County Offers Compromise On Employee Benefits
Grand Traverse County commissioners could lower a contentious hike in health insurance costs for county employees – but the move will require unanimous approval by county unions by December 14.
Commissioners voted in April to require the county’s nearly 500 employees to begin contributing 20 percent toward their health insurance premiums January 1. The move will double or triple insurance costs for most employees, who pay between 6 and 10 percent now. The changes are expected to save the county $620,000 annually.
The move prompted nearly a dozen bargaining units to file unfair labor practice grievances against the county. In November, an administrative law judge ruled against the county in the case of four of those bargaining units, located under the Grand Traverse Sheriff’s Office.
The judge ordered the county to cease-and-desist from implementing the 20 percent increase against those units, whose contracts aren't up for negotiation until the end of 2017. Because state law requires the county to apply premium hikes equitably across all employees, county officials planned to appeal the ruling and move ahead with the Jan 1 increase.
But on Wednesday, commissioners came out of a two-hour, closed-door meeting with a proposed compromise: lower the insurance increase to 15 percent. “It would be across the board for everybody in the county, because that’s what we’re required to do,” says County Administrator Tom Menzel. “But in order to do that, we need all of (the bargaining units) to agree."
Commissioners authorized Menzel to offer the 15 percent compromise to the five unions in the Sheriff’s Office and eight bargaining units representing central dispatch, health department, circuit court and general employees. All thirteen units are requested to ratify the deal by December 14 – a deadline imposed to give commissioners enough time to modify their April vote on the rate increase and finalize the 2017 budget before December 31.
Commissioner Dan Lathrop says the compromise “shows the community and our employees and our unions we’re trying to be reasonable.”
“It doesn’t solve our money problem, but it is good for both sides,” Lathrop says. “Both sides have something to lose if this is not settled sooner rather than later.”

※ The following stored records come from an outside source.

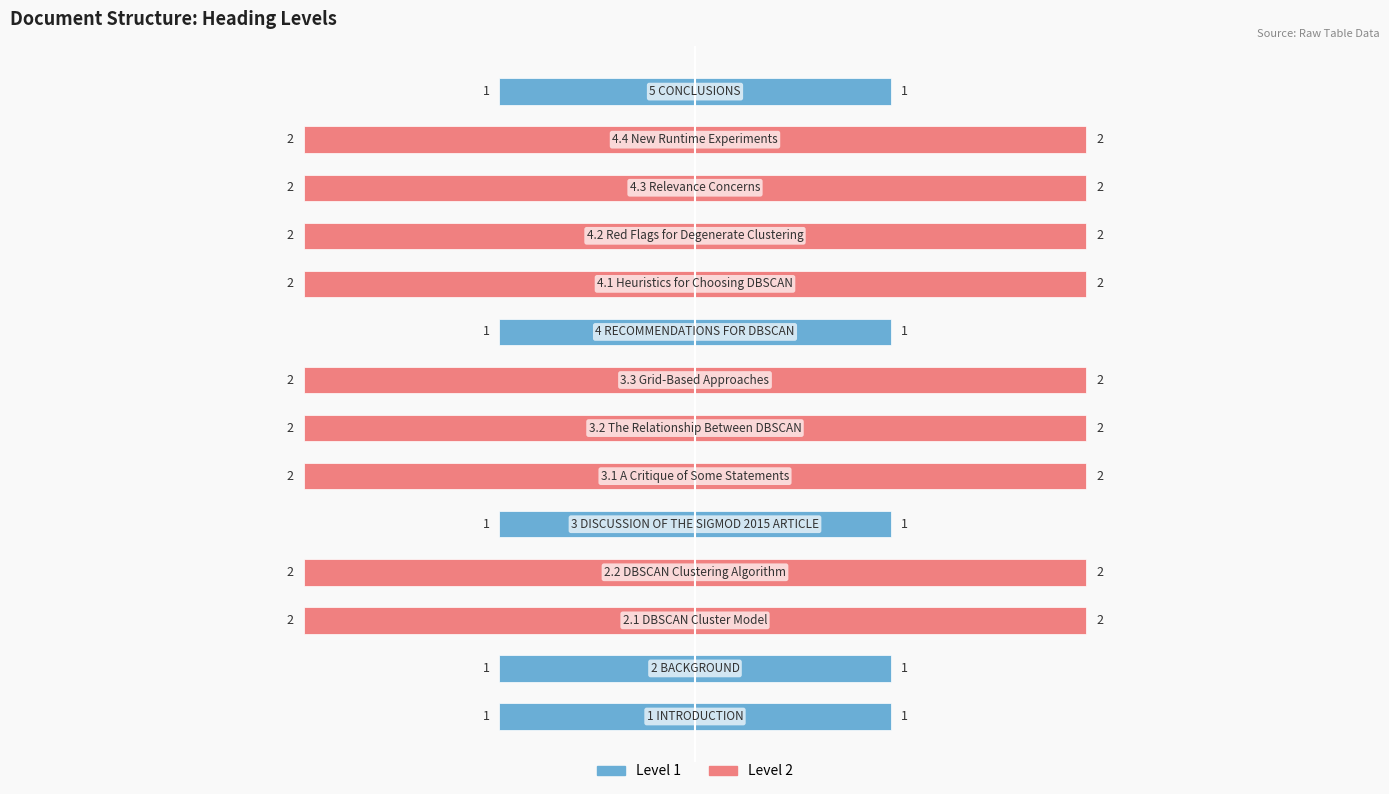

What is the label of the 14th bar from the right?

1 INTRODUCTION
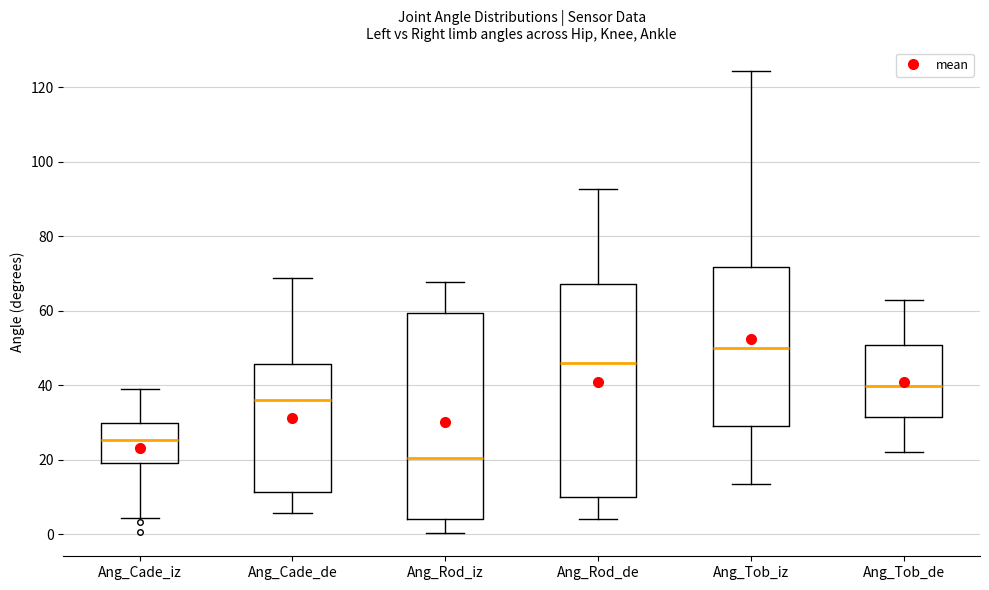

Which box has the lowest median line?

Ang_Rod_iz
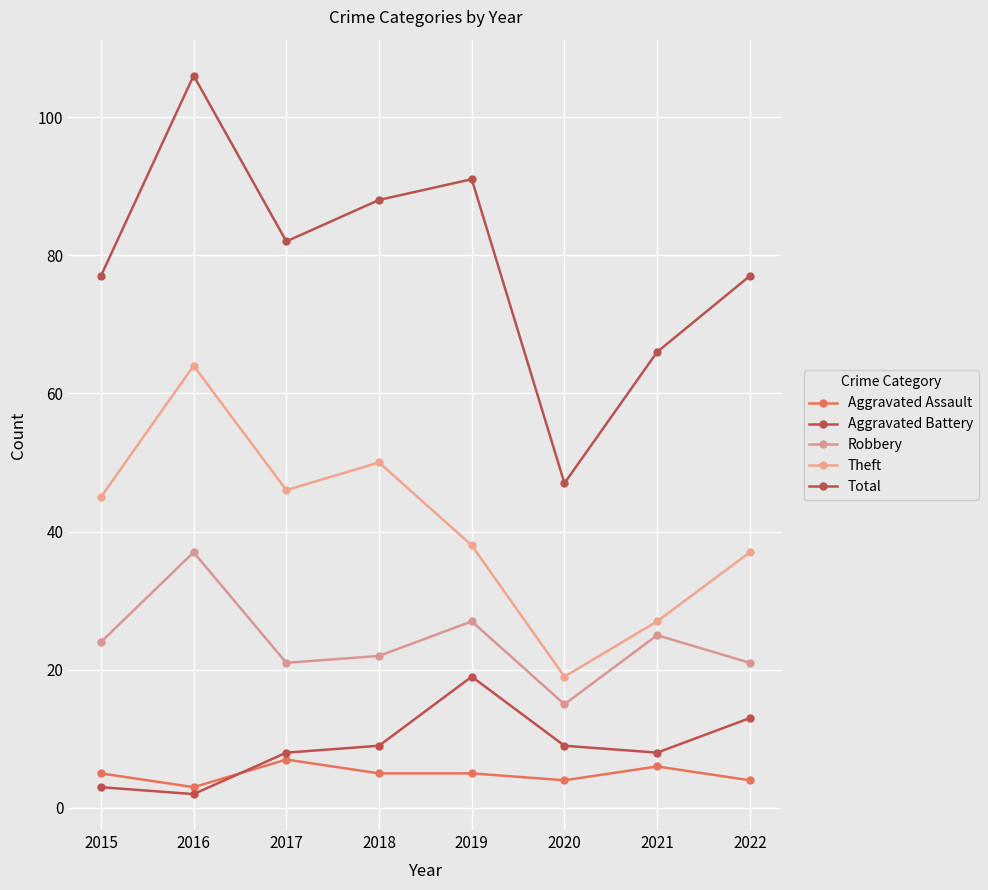

In Aggravated Battery, how many points are higher than both neighbors (excluding endpoints)?

1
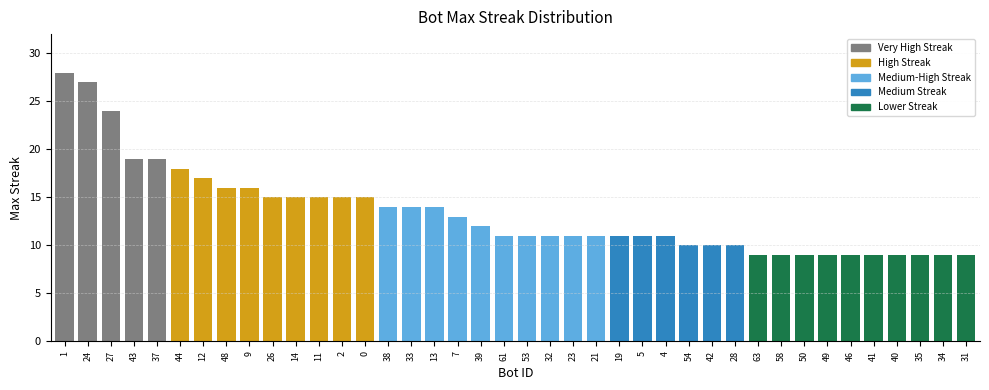

Does the chart contain stacked bars?

No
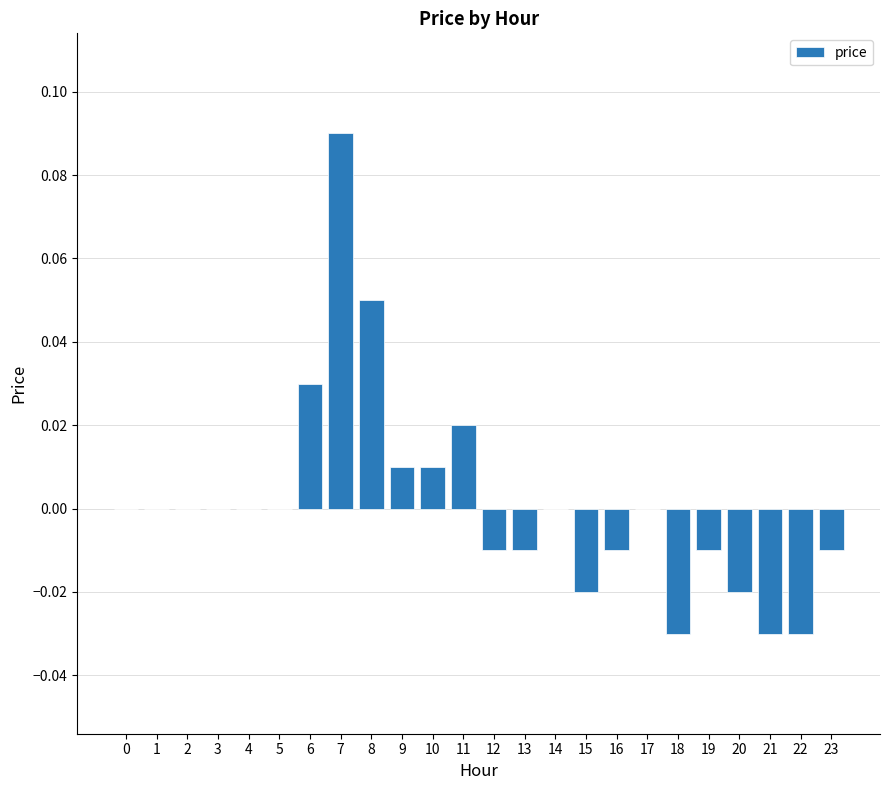

At which category does the chart reach its peak across all series?

7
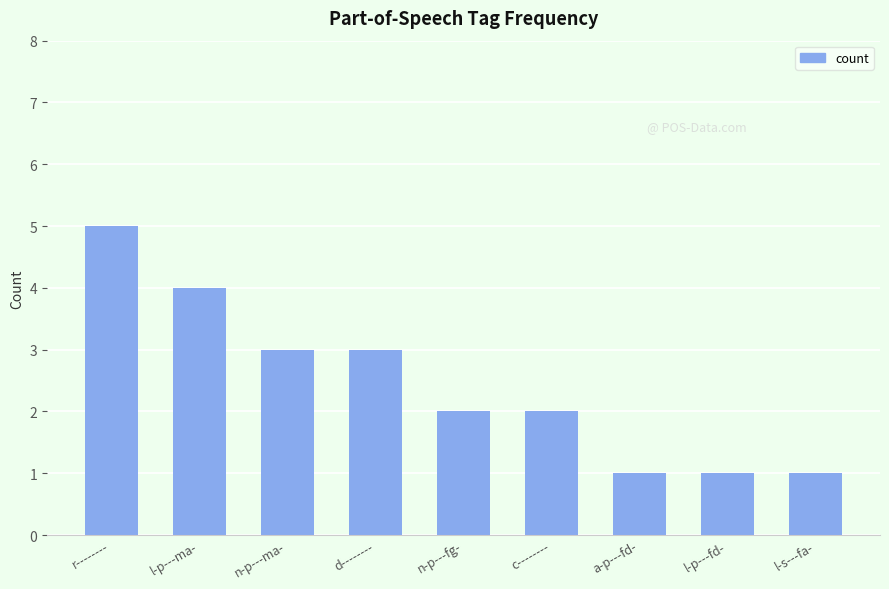

How many bars are there in total?

9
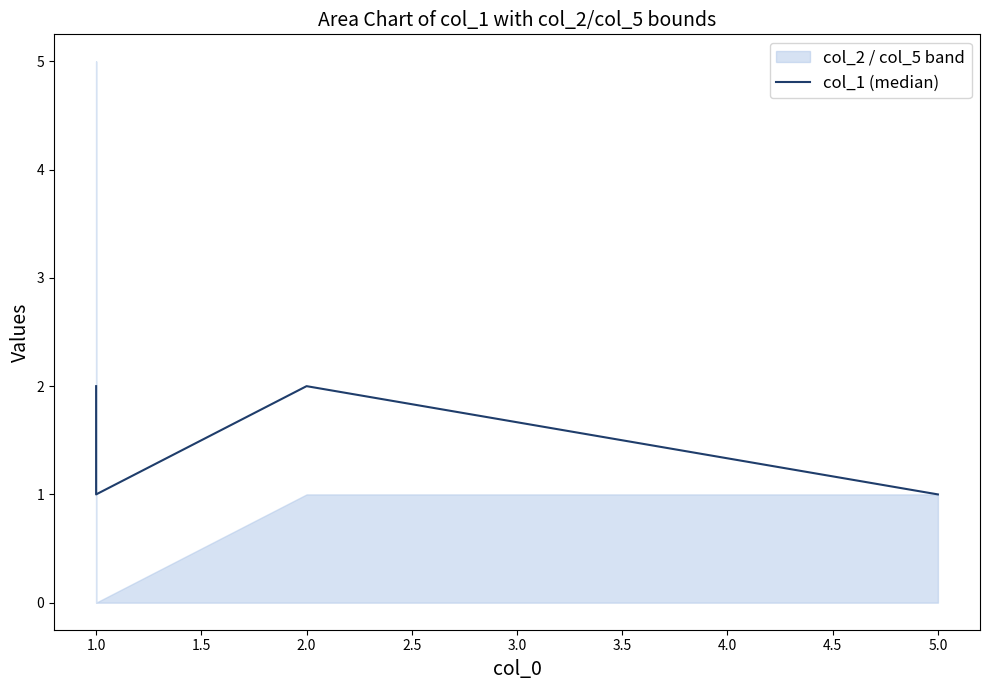

Approximately how many times larger is the value at 1.0 compared to 1.0?

0.5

Several outcomes are possible under the proposed deal. If all 13 unions agree to the compromise, the 15 percent rate will go into effect for all county employees January 1; the county will also drop its court appeal, according to Menzel. If the deal is rejected, the county will move ahead with the 20 percent increase January 1 and pursue the appeal – a legal battle that could last up to two years. (Payments from Sheriff's Office employees would be held in escrow until the appeal is decided.)
If the eight county bargaining units approve the compromise, but any of the five Sheriff's Office unions reject it, the 15 percent rate will be implemented and the appeal dropped; however, the Sheriff's Office budget will be cut in 2017 to make up the difference between the 6 percent paid by its employees and 15 percent paid by everyone else. That scenario would reduce the Sheriff's budget by nearly $115,000 next year.
Sheriff Tom Bensley says county administrators are “prudent to plan" for different potential outcomes, but "not at the expense of our office.” He says unions filing unfair labor practice complaints is a “contractually allowed process as a response to the county’s imposition of increased insurance copays,” and that “punishing the Sheriff’s Office and our employees – and maybe public safety, if it involves personnel cuts – is not fair.”
“What’s most troubling is that it’s been done without any talks or discussions or negotiations with our employees,” Bensley says. “There’s been no attempt to sit down and work something out.”
But Menzel hopes reaching a deal with the unions will negate the need to withhold departmental funding next year. Letters offering the 15 percent compromise went out to all union representatives this week, and officials have already begun meeting with some of the units, Menzel says. “So far they’ve indicated they will consider it and talk to their people, and I think that’s a very good sign,” he says.